As I listened, I couldn't help but think back to October of 2017, and the sermon that I preached immediately following the Las Vegas shooting. ...
At 15:00 minutes, I say, "If you listen to how the conversation is framed, you would think there are only two possible ways to think about it - either 'no guns for no people' or 'all guns for all people.' That’s the way our 'national conversation' has been discussed. But it is just not true! It isn’t reality!"
I also published a blog post with the full text of that sermon - Click this.
In that sermon last October I posed the following question: "Who is framing the conversation that way? Maybe that’s where we need to spend some time and energy. Who benefits from keeping us at each other’s throats over issues that aren’t really issues in the first place? That is where the power resides, after all. And they stay hidden, under the surface, in the shadows."
Now, I am not claiming any kind of prophetic insight, but there is a resonance that cannot be ignored.
And of course, the more important point to make here is this - We have to get smarter.

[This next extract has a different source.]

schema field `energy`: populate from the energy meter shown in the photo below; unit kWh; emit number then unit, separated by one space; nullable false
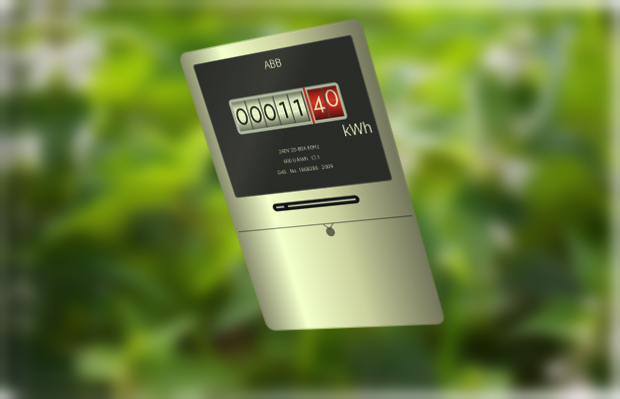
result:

When it comes to discussion and debate about public policy, there will naturally be disagreement on what is the best way forward. But we cannot allow the hidden powerful elite to define the conversation for us. That has to stop.

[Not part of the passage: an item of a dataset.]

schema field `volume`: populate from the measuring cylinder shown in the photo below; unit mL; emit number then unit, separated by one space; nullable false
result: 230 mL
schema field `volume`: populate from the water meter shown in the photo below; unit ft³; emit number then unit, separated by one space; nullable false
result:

We have to get smarter about how we speak with one another about contentious issues.
We have to get smarter about who is truly holding the power in our nation, and what is actually at stake here.
We have to get smarter about fixing the gun crisis in America.

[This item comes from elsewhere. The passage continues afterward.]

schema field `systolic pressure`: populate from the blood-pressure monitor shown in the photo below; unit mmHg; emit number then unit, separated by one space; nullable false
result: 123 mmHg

We have to get smarter about what the vast majority of us believe are the core values of our nation.
I started this blog (oh so many) years ago with the premise that "The Conversation Matters," an idea I flat-out stole from the title of a book by Hal Knight and Don Saliers. I still believe that. The conversation matters. HOW we talk to each other is just as important as what we say.
And we are failing miserably at HOW we are talking to each other. That is, if we are talking to each other at all. We seemed to have recused ourselves from any responsibility for framing the conversation, and are just allowing that work to be done for us, by strangers we will never meet.
Honesty, integrity, humility, and compassion are in short supply these days - they have been stolen from us. It's time to take them back. We have to get smarter.